Palazzo Margherita, obiettivo fine anno

24 Aprile 2021

Il caso approda in aula. Il vicesindaco Daniele ripercorre tutte le tappe del cantiere e i ritardi

L’AQUILA. I lavori del cantiere di Palazzo Margherita – storica sede del Comune – termineranno entro l’anno.
Ad assicurarlo, ieri mattina, in consiglio comunale, è stato il vicesindaco Raffaele Daniele, in risposta all’interrogazione che è stata presentata e illustrata dal consigliere Luciano Bontempo (Unione di centro) sulla situazione della torre civica, dalla quale, lo scorso 2 febbraio, sono caduti dei calcinacci che hanno comportato la chiusura di tutta l’area, ancora oggi praticamente inaccessibile.
Una data, quella della fine lavori entro dicembre, che lascia scettici molti, in primis lo stesso Bontempo, convinto che i tempi siano molto più lunghi.
Partito nel 2017, il cantiere di Palazzo Margherita, uno dei luoghi identitari della città, doveva terminare ad aprile 2019, ma vari intoppi hanno comportato il rinvio di anno in anno.
Secondo l’ultimo cronoprogramma, il palazzo dovrebbe essere restituito alla città nel mese di settembre prossimo.
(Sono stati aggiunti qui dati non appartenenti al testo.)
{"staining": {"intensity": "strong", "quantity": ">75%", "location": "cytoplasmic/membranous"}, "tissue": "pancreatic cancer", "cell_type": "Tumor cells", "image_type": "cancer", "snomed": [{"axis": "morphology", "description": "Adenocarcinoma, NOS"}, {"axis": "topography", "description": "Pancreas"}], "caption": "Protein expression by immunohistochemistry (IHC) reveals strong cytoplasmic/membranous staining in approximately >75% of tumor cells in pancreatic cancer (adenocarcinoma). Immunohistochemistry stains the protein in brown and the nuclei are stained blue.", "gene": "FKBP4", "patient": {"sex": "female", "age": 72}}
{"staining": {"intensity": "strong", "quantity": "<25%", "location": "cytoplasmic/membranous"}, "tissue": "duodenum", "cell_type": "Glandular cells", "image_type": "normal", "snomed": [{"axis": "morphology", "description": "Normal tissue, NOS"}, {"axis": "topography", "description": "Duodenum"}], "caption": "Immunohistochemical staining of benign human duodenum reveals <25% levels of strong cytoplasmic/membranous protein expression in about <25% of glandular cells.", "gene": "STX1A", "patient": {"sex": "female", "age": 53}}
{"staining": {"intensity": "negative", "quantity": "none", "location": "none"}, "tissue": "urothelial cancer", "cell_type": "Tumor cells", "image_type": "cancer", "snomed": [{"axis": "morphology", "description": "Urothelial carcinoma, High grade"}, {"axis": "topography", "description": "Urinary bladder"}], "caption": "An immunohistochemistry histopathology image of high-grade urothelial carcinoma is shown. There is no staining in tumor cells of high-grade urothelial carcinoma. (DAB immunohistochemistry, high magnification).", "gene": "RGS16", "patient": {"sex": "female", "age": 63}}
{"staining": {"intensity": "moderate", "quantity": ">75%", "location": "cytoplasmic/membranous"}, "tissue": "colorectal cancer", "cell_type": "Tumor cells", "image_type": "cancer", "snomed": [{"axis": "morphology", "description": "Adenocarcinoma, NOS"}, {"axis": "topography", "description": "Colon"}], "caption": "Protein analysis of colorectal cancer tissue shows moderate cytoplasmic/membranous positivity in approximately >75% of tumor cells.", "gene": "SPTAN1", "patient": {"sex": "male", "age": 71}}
Data che, stando alle parole di Daniele, non sarà comunque rispettata. Il vicesindaco, sulla questione, ha chiesto anche una relazione da parte del rup (responsabile unico del procedimento) e della direzione dei lavori.
«Il cantiere è nato già con anomalie di fondo», secondo il vicesindaco, «finanziato da donazioni di istituti privati e ha subìto varie vicissitudini, ultima delle quali la caduta di massi e le relative problematiche all’area adiacente». Daniele ha poi “scaricato” le responsabilità sul Provveditorato alle opere pubbliche, stazione appaltante.
«Gli strumenti dell’amministrazione per risolvere questa situazione sono purtroppo limitati», ha continuato il vicesindaco, che ha poi tenuto a precisare come i ritardi siano stati causati anche dai ritrovamenti archeologici nella zona, durante le opere, per cui è in atto un’ulteriore perizia di variante.
Inoltre, secondo le parole di Daniele, la paratia non è stata considerata sufficiente dall’Ispettorato del lavori e sarebbero stati necessari nuovi ponteggi, per i quali si stanno valutando le condizioni tecniche e strutturali. Insomma, la vicenda sembra ancora molto complicata e la riapertura ancora lontana. La speranza di tutti è che possa essere confermata la data di fine anno.(m.c.)